Henze’s Boulevard Solitude is a post-war retelling of Manon Lescaut.
True, Des Grieux is now a Rive Gauche beatnik and Manon is en route to a Swiss finishing school rather than a convent, but other than that, it’s the same story. It’s easy to see why WNO has chosen to present it alongside Puccini’s version, with the same director – Mariusz Treli?ski - and even the same set. Puccini’s loss is Henze’s gain: it seems fairly obvious where the majority of the team’s creative effort has been deployed.

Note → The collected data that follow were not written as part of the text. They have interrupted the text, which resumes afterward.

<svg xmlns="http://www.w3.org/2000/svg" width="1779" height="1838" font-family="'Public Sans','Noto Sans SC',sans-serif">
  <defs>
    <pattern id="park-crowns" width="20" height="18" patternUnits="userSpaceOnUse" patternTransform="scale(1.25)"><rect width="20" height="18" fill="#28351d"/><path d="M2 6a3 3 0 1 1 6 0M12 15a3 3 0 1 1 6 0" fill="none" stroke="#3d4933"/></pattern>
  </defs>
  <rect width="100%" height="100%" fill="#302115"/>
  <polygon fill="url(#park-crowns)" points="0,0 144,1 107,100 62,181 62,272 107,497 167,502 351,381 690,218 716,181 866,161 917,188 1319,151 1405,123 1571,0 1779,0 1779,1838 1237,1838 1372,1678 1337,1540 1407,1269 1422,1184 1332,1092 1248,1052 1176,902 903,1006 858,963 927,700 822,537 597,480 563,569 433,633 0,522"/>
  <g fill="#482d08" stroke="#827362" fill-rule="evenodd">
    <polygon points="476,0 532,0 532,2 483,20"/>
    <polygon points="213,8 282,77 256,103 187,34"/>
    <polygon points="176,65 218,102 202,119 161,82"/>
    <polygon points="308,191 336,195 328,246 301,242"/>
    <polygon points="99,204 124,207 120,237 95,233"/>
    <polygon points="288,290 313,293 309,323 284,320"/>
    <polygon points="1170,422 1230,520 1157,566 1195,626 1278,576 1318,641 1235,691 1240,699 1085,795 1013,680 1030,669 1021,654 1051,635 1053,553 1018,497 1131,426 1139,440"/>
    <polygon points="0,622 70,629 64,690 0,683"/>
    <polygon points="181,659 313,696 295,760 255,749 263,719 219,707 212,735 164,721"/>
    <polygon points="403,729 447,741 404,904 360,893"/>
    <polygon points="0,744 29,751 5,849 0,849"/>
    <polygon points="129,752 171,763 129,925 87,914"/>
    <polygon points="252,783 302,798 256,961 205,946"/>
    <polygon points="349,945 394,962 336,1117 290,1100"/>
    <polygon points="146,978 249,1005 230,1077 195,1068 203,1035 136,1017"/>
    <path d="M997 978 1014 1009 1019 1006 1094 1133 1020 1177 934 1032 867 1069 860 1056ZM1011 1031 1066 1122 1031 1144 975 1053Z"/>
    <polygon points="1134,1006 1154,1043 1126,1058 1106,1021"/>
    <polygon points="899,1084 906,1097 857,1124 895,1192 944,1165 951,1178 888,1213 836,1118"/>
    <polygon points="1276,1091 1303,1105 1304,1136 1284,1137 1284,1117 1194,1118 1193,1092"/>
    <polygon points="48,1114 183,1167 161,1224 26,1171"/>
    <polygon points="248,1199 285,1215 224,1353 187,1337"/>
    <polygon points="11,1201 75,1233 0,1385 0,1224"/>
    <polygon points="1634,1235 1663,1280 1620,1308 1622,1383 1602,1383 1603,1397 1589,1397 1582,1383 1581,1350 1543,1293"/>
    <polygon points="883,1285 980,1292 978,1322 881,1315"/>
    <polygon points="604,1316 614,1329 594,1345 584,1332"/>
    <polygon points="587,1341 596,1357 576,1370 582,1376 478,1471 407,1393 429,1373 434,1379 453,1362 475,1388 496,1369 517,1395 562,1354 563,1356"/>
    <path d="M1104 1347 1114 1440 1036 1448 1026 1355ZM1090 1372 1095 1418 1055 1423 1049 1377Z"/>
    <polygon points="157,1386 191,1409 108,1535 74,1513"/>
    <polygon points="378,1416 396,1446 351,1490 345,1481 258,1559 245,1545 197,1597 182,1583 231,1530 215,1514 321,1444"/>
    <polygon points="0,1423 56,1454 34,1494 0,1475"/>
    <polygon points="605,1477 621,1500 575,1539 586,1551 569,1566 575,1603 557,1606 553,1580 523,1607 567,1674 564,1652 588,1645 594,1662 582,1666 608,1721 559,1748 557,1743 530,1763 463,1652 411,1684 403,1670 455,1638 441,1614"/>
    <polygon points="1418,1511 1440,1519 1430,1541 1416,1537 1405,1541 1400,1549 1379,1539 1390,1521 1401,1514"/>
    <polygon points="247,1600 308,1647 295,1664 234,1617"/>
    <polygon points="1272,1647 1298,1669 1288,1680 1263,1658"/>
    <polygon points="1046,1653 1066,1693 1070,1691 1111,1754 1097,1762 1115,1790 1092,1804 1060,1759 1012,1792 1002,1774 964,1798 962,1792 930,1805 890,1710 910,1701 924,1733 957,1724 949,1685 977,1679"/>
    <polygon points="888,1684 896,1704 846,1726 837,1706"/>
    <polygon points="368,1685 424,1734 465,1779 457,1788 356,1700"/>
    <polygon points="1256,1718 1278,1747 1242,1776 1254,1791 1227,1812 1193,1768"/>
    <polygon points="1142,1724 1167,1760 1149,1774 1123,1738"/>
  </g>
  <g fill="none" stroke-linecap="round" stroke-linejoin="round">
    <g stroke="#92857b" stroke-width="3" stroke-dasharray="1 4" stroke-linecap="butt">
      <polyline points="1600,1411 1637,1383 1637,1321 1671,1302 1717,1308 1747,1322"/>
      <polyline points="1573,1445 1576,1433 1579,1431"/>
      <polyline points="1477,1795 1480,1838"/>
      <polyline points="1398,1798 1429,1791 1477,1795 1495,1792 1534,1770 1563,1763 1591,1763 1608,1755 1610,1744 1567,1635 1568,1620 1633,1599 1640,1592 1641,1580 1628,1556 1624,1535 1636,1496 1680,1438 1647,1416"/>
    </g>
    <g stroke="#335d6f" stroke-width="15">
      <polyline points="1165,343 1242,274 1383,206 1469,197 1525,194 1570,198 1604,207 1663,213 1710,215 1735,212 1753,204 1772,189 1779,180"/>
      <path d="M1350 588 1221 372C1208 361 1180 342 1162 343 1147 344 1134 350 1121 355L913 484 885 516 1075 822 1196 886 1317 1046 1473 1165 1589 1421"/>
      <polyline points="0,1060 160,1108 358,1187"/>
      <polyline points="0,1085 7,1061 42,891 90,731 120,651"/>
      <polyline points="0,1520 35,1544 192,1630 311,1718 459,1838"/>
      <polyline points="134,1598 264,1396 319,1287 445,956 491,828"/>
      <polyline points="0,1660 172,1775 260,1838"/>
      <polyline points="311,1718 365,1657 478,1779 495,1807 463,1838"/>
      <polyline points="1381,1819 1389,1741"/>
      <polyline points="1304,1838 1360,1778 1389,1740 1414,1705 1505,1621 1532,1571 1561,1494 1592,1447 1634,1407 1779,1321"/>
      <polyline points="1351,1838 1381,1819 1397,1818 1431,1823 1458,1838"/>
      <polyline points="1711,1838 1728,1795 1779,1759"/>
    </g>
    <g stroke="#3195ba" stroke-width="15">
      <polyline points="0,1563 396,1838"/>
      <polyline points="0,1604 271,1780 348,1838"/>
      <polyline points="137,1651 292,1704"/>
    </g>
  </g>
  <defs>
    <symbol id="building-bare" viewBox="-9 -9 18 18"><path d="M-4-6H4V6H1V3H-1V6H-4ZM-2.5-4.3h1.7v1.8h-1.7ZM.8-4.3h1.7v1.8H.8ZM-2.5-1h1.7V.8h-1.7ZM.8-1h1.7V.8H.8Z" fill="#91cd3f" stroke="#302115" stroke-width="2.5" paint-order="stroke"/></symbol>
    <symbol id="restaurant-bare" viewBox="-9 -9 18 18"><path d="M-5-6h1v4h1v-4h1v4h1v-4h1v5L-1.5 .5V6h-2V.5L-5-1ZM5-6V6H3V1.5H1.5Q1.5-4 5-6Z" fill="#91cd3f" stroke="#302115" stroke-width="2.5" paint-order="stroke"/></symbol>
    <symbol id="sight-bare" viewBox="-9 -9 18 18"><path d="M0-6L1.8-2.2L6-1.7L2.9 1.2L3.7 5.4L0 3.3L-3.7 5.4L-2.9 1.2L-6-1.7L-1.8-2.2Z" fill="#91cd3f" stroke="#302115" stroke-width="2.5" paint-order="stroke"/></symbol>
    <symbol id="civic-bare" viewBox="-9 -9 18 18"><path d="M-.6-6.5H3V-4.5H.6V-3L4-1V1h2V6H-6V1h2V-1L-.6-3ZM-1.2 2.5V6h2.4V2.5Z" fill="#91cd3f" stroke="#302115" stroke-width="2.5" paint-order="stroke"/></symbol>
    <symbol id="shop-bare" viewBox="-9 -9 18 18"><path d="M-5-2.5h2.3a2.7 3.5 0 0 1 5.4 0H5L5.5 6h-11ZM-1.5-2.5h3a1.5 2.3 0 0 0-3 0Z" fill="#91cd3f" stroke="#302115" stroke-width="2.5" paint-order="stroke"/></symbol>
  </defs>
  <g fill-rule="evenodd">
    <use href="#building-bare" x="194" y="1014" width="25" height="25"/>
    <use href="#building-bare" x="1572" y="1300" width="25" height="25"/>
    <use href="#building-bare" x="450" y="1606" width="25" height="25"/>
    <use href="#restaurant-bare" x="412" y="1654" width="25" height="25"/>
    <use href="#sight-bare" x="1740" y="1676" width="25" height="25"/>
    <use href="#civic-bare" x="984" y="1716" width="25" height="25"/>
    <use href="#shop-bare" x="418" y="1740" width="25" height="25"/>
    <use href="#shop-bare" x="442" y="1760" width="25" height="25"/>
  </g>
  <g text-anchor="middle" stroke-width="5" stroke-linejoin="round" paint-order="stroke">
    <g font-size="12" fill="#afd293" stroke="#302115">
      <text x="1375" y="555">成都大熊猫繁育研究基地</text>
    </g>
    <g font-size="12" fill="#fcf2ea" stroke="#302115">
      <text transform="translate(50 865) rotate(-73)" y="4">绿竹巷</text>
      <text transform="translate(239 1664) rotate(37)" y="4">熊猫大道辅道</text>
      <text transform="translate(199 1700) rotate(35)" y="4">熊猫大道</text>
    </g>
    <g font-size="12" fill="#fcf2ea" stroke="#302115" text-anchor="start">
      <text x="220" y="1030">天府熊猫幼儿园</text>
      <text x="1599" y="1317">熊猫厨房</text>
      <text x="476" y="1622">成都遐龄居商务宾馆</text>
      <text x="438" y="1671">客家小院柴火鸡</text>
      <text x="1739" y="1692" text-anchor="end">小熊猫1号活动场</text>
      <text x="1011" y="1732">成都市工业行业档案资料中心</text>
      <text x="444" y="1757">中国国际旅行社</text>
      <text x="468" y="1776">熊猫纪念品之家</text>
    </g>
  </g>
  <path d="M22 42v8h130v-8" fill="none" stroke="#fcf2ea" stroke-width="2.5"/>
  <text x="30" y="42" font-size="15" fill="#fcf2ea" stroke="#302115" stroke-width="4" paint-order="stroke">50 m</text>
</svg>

That’s forgivable: Henze’s drama is taut and concise, and his score is a thing of miraculous richness, invention and magic. Keening 12-tone string lines, whispering percussion ensembles, raucous blasts of big-band swing and even a gorgeous, Puccinian sort-of humming chorus all somehow fuse together to drive the drama. Lothar Koenigs and his orchestra played it to the manner born: pacy, precise, and silkily beautiful.
On stage, meanwhile, Sarah Tynan gave the performance of a lifetime as Manon. Henze’s Manon is very much the mistress of her own impulses; Tynan somehow combined a confident, seductive sensuality with flashes of vulnerability – all sung with a voice of such sweetness and purity that you could feel exactly why Des Grieux (Jason Bridges, almost matching Tynan for tonal beauty) falls for her so hard, and why the other men in her life, her brother Lescaut (Benjamin Bevan) and Lilaque senior (Adrian Thompson – making a deeply ambiguous role strangely sympathetic) are so completely her playthings.
Boris Kudli?ka’s set elegantly divided the plush, red-curtained world of Manon’s sensual adventures with a blue café setting for Des Grieux’s anguish; designs that, like everything in this hugely impressive and entertaining production, served and clarified the drama of an opera that we must now – surely – consider an established modern classic.